Hoague’s trial began on Nov. 11 and the jury returned a guilty verdict on one count of tampering with evidence, a third-degree felony, and one count of theft, a fifth-degree felony.
The charges stem from a 2012 case in which Hoague was hired by a family to defend their son who was charged with gross sexual imposition and rape in Delaware County Common Pleas Court. Hoague was later appointed to the case as a public defender and at the conclusion of the case Hoague filed paperwork asking to be paid as a public defender for his work on the case. Prosecutors said Hoague was paid for his work on the case both by the family and by the State of Ohio, which they argued was tampering with evidence and theft by deception.
In their motion for acquittal, Hoague’s attorneys, Ian N. Friedman and Mark R. Devan, argue that the state failed to offer evidence of deception and argued that the state failed to unequivocally prove that Hoague intended to defraud anyone, which is an essential element of the tampering with records charge.
“… because the state chose to prosecute on a theory of deception, [without] testimony by the judge who approved payments of the fees that he was deceived, a judgment of acquittal must be entered [for the theft count,]” Friedman wrote in the motion. “It is clear from the evidence adduced at trial that, at best, the state offered equivocal proof of the defendant’s purpose to defraud. Equivocal proof is insufficient to convict …”
The state had not responded to the motion as of Friday afternoon.

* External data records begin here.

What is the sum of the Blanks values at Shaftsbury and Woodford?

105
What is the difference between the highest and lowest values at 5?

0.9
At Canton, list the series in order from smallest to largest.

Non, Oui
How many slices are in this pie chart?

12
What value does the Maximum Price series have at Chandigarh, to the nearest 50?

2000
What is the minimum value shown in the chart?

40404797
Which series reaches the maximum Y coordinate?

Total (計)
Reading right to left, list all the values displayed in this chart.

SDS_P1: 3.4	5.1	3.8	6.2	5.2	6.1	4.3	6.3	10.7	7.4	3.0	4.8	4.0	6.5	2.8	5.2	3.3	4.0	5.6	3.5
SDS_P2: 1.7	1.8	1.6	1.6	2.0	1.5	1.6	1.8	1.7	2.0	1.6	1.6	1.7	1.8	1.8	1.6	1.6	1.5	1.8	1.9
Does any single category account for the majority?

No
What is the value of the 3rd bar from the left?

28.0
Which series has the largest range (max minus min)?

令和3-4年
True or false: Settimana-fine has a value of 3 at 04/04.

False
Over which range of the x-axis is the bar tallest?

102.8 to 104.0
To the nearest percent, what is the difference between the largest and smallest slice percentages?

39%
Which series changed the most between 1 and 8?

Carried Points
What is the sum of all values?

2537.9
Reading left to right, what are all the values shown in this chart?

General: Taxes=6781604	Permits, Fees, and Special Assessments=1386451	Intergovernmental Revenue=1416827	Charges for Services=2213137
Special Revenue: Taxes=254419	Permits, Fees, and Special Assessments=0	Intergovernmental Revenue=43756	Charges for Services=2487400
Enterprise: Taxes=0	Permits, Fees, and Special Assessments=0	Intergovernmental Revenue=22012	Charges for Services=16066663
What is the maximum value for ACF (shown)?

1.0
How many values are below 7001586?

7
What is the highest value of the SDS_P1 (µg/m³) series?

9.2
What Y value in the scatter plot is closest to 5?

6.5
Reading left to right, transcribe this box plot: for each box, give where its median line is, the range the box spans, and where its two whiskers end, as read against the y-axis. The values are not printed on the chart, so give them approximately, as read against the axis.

A sentencing hearing for Hoague has been scheduled for Dec. 20 at 11 a.m.
Hoague was originally charged with another tampering with evidence charge and another theft charge, but those charges were dismissed during the trial.
The tampering with evidence charge is a third-degree felony and carries a penalty of 9 to 36 months in prison or a fine not to exceed $10,000, according to the Ohio Revised Code. The theft charge is a fifth-degree felony and carries a penalty of 6 to 12 months in prison or a fine not to exceed $2,500, according to the ORC.